Rollins continued to push through her agenda, despite the blowback. Last month, her office won a preliminary injunction against US Immigrations and Custom Enforcement (Ice) blocking immigration arrests at state courthouses.

She has, though, come under criticism from advocates. In March, CourtWatch MA, an oversight group, found many of the crimes from Rollins’ “do not prosecute list” were still being prosecuted within her first 100 days in office, but just in different ways. Rollins acknowledged the process had been slow.

The criticism highlighted the political reality for insurgent candidates elected to office on promises to undo policies crafted over decades. Three years ago, Kim Ogg became the first Democrat elected district attorney in Harris county – which includes Houston – in nearly 40 years on a progressive platform. Heading into her 2020 re-election campaign, she faces a challenger from her left – democratic socialist Audia Jones – who says she has failed to fulfill her promises.

The stakes are high for the movement because voters newly interested in these races expect results quickly, said David Alan Sklansky, a Stanford law professor who studies district attorneys.

Falling crime rates in a number of urban areas in recent years have been important in making this movement politically possible, Sklansky added.

Still, the movement itself – despite the resistance it has faced in nearly every place where a progressive has won office – is ultimately a response to the will of voters who want to see reform, said Marisa Maleck, a lawyer and conservative legal commentator who clerked for the supreme court justice Clarence Thomas in 2015.

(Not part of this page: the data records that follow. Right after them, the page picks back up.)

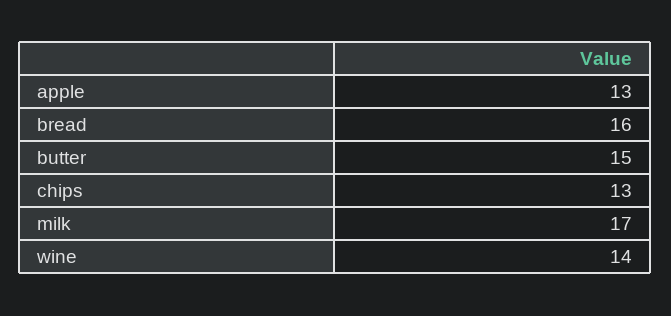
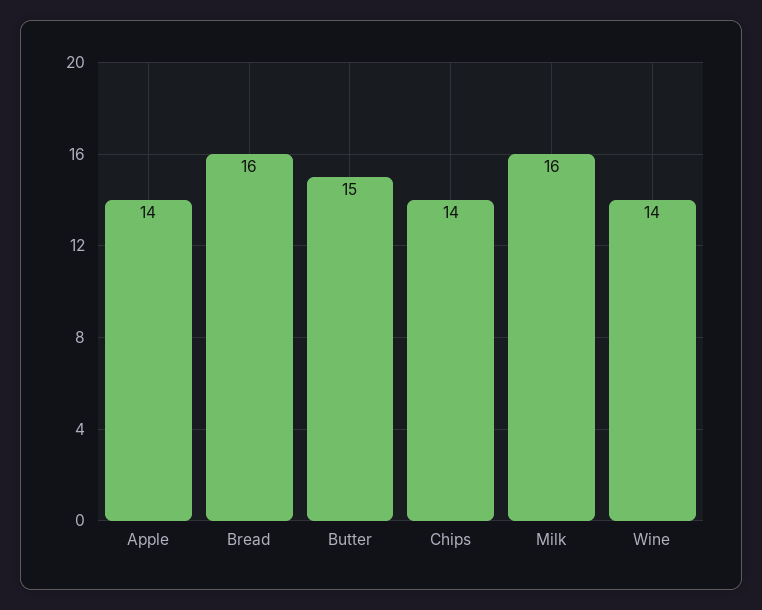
  {
-   "apple": 13,
+   "apple": 14,
    "bread": 16,
    "butter": 15,
-   "chips": 13,
+   "chips": 14,
-   "milk": 17,
+   "milk": 16,
    "wine": 14
  }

“The tough-on-crime approach works to put people away,” said Maleck, who identifies as Libertarian. “But, in these races, voters clearly are saying that’s not working.”

Future for movement?

Since before Trump was elected, conservative organizations in Washington, like the Judicial Crisis Network and the Federalist Society, have methodically guided the president to their preferred judicial picks to both federal courts and to the supreme court.

The moves have demoralized Democratic voters who see the long-lasting consequences of these choices. Republican-led state houses have pushed through a slew of anti-abortion laws emboldened by the right’s hold on the nation’s top court.

The battlefield for progressives has, thus, shifted from the sSupreme court to the prosecutor’s office.

“Our supreme court is gone as an agent of good in seeking justice,” said Krasner, who argues that winning more and more prosecutor’s offices is critical to long-lasting reform.

The progressive prosecutor movement is still in its nascent phase, Krasner and others interviewed agreed. But Sklansky, the Stanford law professor, still counts this era as historic.

“I can’t think of another moment where there was as broad a movement nationwide to moderate criminal justice policies,” he said. “The fact that dystopian rhetoric from its opponents hasn’t stalled this movement is some sign that it’s durable.”